I don’t know how faithfully I can stay with this new idea but I have decided to try a more free form post on Sundays. Whatever I like so I make no guaranties I just hope you like what’s here.
Update: Freddie is doing much better today so therefore, so are we. Oh and guess what, our other little boy, Marvin the kitty has a new pass time. Destroying the toilet paper roll in our spare bathroom. Yep, he discovered that he can sit on the counter, lean over and have at and he does not do a half way job about it. I will try and catch him in the act on film.
Well here we go just random silliness that I hope you like
Perks of being over 40…
1. Kidnappers are not very interested in you.

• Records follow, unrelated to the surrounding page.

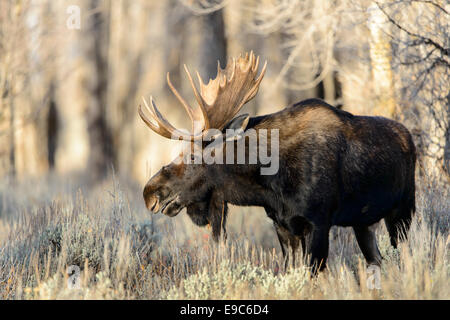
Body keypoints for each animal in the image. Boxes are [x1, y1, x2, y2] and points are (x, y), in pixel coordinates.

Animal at [139, 51, 416, 274]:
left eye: (193, 157)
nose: (149, 193)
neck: (270, 184)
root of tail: (409, 137)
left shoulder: (318, 222)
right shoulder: (282, 225)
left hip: (402, 212)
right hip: (363, 222)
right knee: (377, 261)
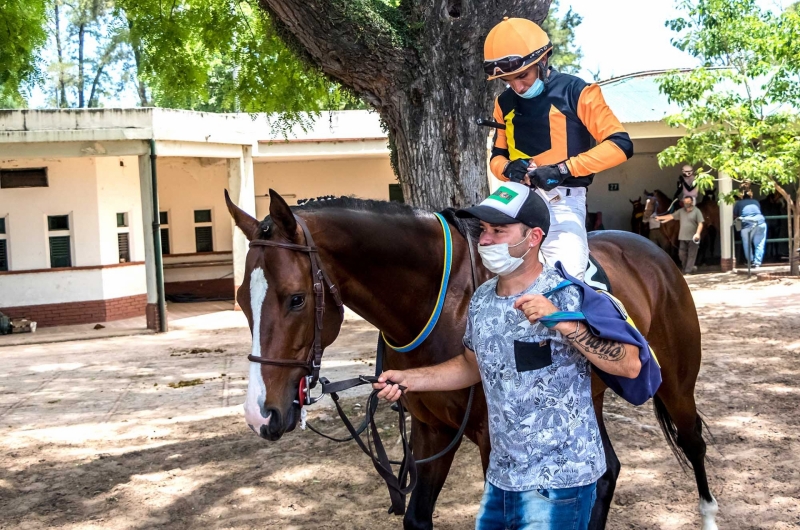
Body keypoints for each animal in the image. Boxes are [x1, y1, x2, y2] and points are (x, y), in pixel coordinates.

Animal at [227, 190, 720, 528]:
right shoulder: (431, 430)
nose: (260, 415)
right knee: (605, 471)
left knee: (693, 442)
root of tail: (654, 252)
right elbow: (417, 516)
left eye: (295, 299)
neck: (442, 301)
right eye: (240, 299)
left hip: (677, 383)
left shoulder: (493, 444)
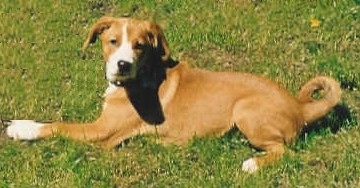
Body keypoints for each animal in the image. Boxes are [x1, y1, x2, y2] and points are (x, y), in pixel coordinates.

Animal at [7, 16, 342, 173]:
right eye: (113, 41)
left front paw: (24, 128)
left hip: (245, 110)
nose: (122, 65)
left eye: (140, 45)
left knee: (285, 152)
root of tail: (300, 106)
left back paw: (252, 164)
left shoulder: (102, 132)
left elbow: (59, 126)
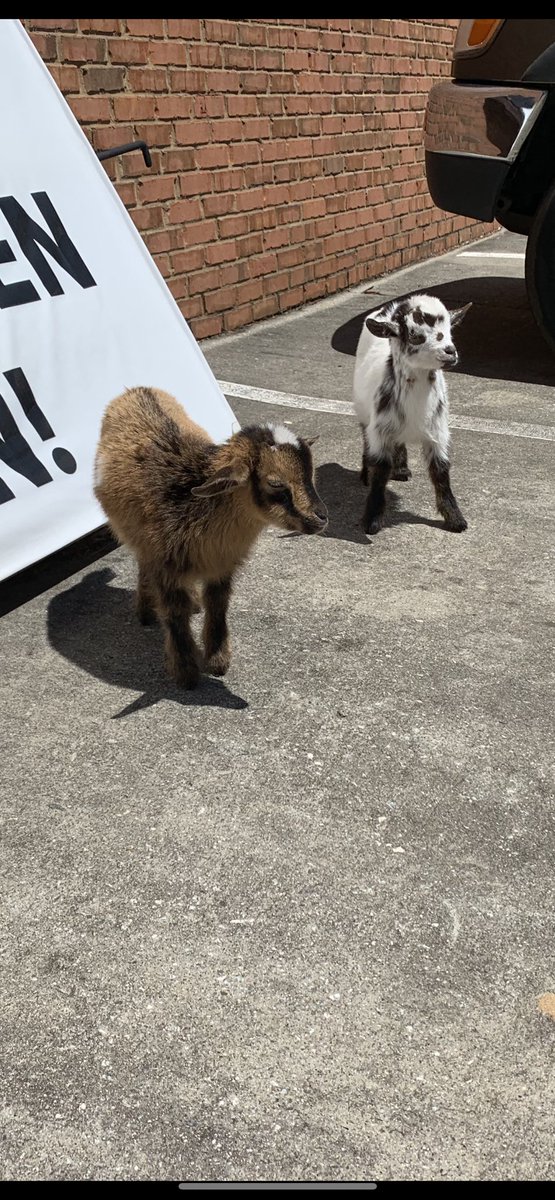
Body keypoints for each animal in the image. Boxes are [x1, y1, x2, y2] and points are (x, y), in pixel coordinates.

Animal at [94, 386, 327, 688]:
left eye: (312, 474)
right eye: (275, 483)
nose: (321, 518)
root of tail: (135, 390)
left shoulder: (221, 564)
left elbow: (217, 605)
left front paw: (217, 661)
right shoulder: (164, 563)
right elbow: (175, 613)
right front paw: (186, 673)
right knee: (143, 563)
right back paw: (146, 612)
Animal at [353, 293, 471, 535]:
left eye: (450, 330)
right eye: (415, 335)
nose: (450, 352)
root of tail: (387, 309)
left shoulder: (438, 433)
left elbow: (441, 472)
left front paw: (455, 519)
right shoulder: (380, 430)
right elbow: (380, 470)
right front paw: (371, 520)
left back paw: (400, 469)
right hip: (364, 414)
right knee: (365, 438)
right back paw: (366, 474)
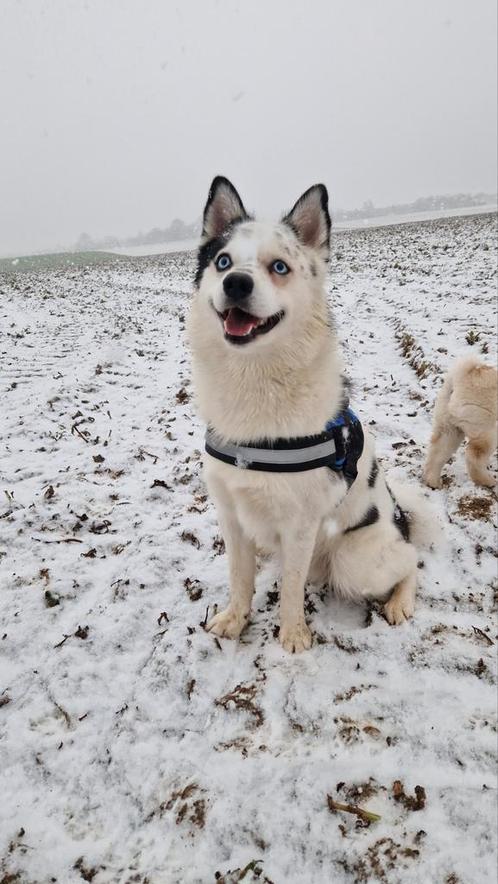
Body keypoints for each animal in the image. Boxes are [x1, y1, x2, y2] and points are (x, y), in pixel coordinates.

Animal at [189, 176, 434, 652]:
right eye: (223, 262)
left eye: (279, 267)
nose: (236, 284)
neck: (255, 380)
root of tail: (400, 519)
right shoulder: (231, 513)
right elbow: (239, 577)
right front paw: (234, 619)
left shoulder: (300, 524)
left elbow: (290, 588)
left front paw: (293, 636)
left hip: (355, 561)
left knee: (410, 561)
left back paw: (400, 602)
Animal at [424, 356, 498, 490]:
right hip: (484, 425)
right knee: (475, 455)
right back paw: (487, 481)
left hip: (448, 425)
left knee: (439, 450)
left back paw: (433, 481)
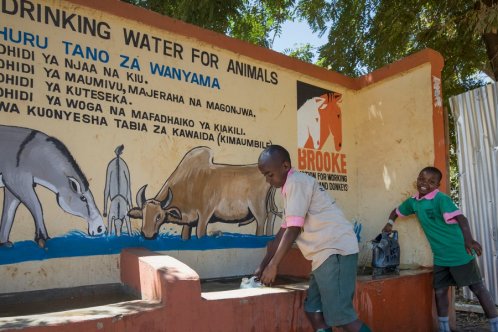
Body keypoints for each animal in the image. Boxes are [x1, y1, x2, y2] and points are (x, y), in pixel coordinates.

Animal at [128, 147, 280, 240]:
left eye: (159, 216)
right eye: (143, 215)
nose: (147, 235)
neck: (188, 183)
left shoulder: (205, 215)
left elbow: (200, 234)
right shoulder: (188, 221)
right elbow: (184, 235)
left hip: (257, 208)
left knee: (262, 220)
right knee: (272, 216)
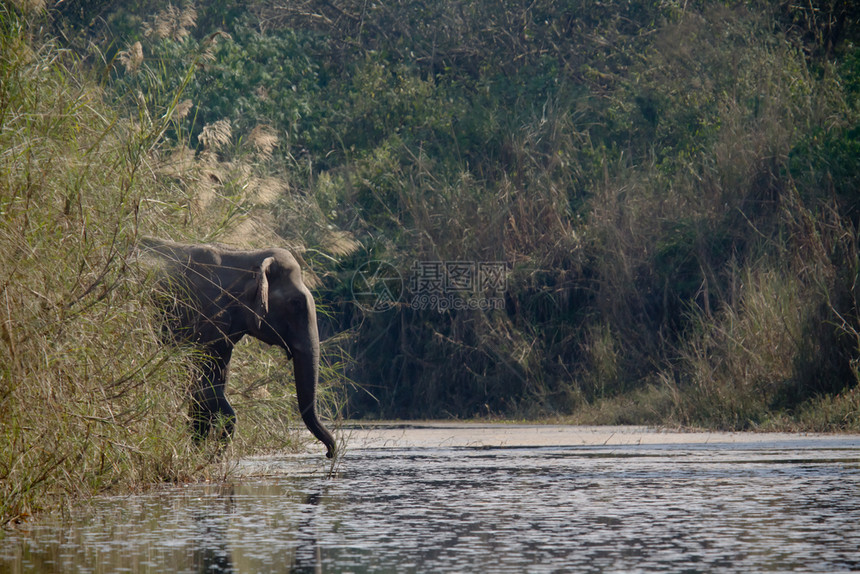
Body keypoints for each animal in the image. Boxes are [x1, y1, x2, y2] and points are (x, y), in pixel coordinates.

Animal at [141, 238, 336, 460]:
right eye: (296, 303)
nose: (329, 454)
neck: (246, 256)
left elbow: (213, 384)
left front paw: (198, 455)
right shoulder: (200, 315)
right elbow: (201, 383)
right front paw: (211, 456)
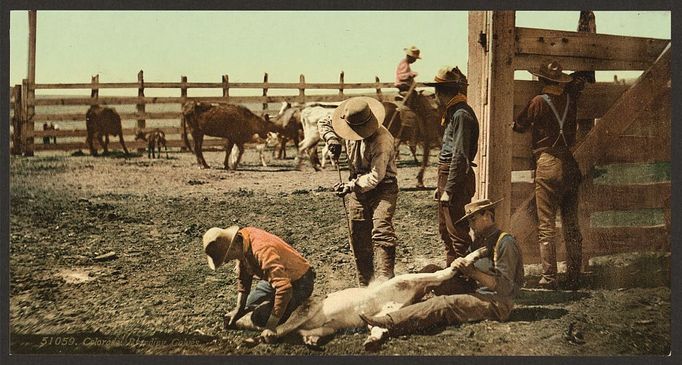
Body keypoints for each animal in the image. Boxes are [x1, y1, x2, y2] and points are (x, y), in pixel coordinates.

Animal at [231, 246, 486, 348]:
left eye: (253, 310)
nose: (230, 320)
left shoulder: (308, 308)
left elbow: (283, 327)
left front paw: (262, 337)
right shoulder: (319, 325)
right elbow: (307, 333)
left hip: (406, 282)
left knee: (443, 273)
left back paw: (476, 254)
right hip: (387, 308)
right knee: (380, 327)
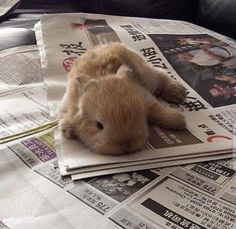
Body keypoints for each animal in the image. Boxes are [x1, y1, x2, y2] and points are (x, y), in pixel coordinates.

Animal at [58, 42, 187, 155]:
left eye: (139, 116)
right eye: (99, 126)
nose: (127, 146)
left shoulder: (146, 98)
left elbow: (158, 110)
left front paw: (179, 121)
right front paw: (68, 130)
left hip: (149, 74)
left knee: (161, 74)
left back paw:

2. In a hostage situation you are likely to be released first.
3. No one expects you to run into a burning building.
4. People call at 9 PM and ask, “Did I wake you?”
5. People no longer view you as a hypochondriac.
6. There is nothing left to learn the hard way.
7. Things you buy now won’t wear out.
8. You can eat dinner at 4 P.M.
9. You can live without sex but not without glasses.
10. You enjoy hearing about other peoples operations.
11. You get into heated arguments about pension plans.
12. You have a party and the neighbors don’t even realize it.
13. You no longer think of speed limits as a challenge.
14. You quit trying to hold your stomach in, no matter who walks into the room.
15. You sing along with elevator music.
16. Your eyes won’t get much worse.
17. Your investment in health insurance is finally beginning to pay off.
18. Your joints are more accurate meteorologists than the national weather service.
19. Your secrets are safe with your friends because they can’t remember them either.
20. Your supply of brain cells is finally down to manageable size.
21. You can’t remember who sent you this list.